Le Devoir

Les artistes de Juste pour rire pourraient ne jamais revoir la « couleur de leur argent »

Les problèmes du festival soulèvent certaines questions sur la manière dont sont gérés les fonds publics, selon l’Union des artistes

- ÉTIENNE PARÉ LE DEVOIR

Les déboires de Juste pour rire pourraient entraîner l’annulation de spectacles et d’au moins une série télé, en plus du festival, qui n’aura officielle­ment pas lieu cette année. Les artistes qui étaient déjà sous contrat avec Juste pour rire risquent de ne jamais être rémunérés. C’est du moins de ce que craint la présidente de l’Union des artistes (UDA), Tania Kontoyanni, qui s’explique mal qu’une compagnie grassement subvention­née puisse être aujourd’hui au bord de la faillite.

« Quand une compagnie de production se met à l’abri des créanciers, l’Union des artistes s’inscrit toujours sur la liste des créanciers. C’est ce que nous allons faire dans les prochains jours. Mais on ne se fait pas d’illusions. Les artistes ne revoient jamais la couleur de leur argent. Sur la liste des créanciers, on passe toujours en dernier, bien après les banques, qui ont pourtant tellement plus besoin d’argent que les artistes », a lancé d’un ton sarcastiqu­e Mme Kontoyanni dans une entrevue accordée jeudi au Devoir.

En invoquant la Loi sur la faillite et l’insolvabil­ité, mardi, le Groupe Juste pour rire a annoncé l’annulation de la prochaine édition de son festival, tant son volet francophon­e qu’anglophone, Just for Laughs. « Pour plusieurs artistes, perdre un contrat comme celui-là, c’est un gros trou dans le budget annuel », a déploré la présidente de l’UDA.

Le sort de la comédie musicale Waitress, dont la distributi­on avait déjà été annoncée, est par ailleurs toujours incertain.
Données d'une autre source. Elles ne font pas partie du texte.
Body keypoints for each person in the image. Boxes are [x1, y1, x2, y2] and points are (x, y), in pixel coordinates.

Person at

Idem pour la série télé Les crues, avec Ève Côté et Marilyne Joncas, dont les tournages devaient bientôt débuter. Juste pour rire cesse aussi de produire plusieurs spectacles en cours, dont ceux de Louis T ou de Jean-Sébastien Girard. Tous les artistes qui faisaient partie de l’écurie Juste pour rire ont d’ores et déjà indiqué leur intention de trouver une solution pour poursuivre leur tournée.
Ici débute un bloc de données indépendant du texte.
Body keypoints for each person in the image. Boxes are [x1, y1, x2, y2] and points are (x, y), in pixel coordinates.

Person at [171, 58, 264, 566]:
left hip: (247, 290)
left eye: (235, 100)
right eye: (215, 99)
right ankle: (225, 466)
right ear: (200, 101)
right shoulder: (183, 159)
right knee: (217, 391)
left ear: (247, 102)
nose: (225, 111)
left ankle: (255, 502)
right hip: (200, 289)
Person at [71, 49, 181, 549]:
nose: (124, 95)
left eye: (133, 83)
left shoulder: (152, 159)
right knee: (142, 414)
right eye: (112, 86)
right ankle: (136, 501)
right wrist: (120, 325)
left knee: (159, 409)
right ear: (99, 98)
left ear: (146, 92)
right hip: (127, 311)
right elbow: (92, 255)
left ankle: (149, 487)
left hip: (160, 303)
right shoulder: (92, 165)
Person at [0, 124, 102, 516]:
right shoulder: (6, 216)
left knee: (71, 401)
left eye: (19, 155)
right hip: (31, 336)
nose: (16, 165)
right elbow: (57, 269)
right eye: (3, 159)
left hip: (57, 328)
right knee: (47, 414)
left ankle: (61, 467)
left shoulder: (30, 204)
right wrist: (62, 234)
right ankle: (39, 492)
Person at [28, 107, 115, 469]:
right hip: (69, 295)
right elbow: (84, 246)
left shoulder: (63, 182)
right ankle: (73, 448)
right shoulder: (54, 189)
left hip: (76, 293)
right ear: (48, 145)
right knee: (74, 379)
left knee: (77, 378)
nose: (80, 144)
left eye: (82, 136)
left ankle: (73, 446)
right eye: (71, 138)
« On entend dire que d’autres producteur­s voudraient reprendre des spectacles et que des artistes pourraient assumer leur propre production. Tant mieux si ça fonctionne, mais on sait que c’est parfois plus compliqué que ça. On reste aux aguets si des spectacles sont annulés », souligne Tania Kontoyanni.

Situation « étrange »

Mme Kontoyanni est impliquée au sein de l’UDA depuis 2017. En sept ans, elle n’a pas souvenir d’une aussi grosse compagnie de production qui se soit placée à l’abri de ses créanciers. « Les compagnies de production qui font faillite, ce sont souvent de petites boîtes qui ont été créées spécialeme­nt pour un projet plutôt niché et qui ne sont pas en mesure ensuite de payer les artistes. C’est extrêmemen­t rare que ce soit des compagnies de la grosseur de Juste pour rire. C’est même assez étrange ce qui se passe en ce moment », laisse-t-elle tomber.
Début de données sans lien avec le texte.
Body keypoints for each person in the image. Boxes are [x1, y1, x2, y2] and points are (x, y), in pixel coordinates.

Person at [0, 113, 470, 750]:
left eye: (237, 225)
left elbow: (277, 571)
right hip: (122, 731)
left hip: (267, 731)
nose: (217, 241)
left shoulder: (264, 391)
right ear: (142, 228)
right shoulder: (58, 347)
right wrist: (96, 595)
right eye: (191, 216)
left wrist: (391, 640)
La présidente de l’Union des artistes rappelle que « les producteur­s au Québec prennent moyennemen­t de risques financiers », grâce aux différents programmes de subvention. Comment une entreprise de la taille de Juste pour rire a-t-elle pu se retrouver dans un pareil pétrin ? Selon elle, les difficulté­s financière­s de la compagnie ont le mérite de soulever certaines questions plus larges quant à la manière dont sont distribuée­s les aides dans le secteur de la culture.

« C’est l’argent du citoyen, quand même. Il faut s’intéresser de plus près à la manière dont il est géré. Peut-être que je suis naïve, mais je ne pense pas qu’il y a des choses illégales qui se déroulent. Par contre, je vois des choses qui sont plus ou moins éthiques. Un producteur qui se met l’argent dans les poches, il y a très peu de recours actuelleme­nt contre ça », affirme Mme Kontoyanni, qui avait interpellé le gouverneme­nt Legault à ce sujet dans une lettre ouverte il y a deux semaines.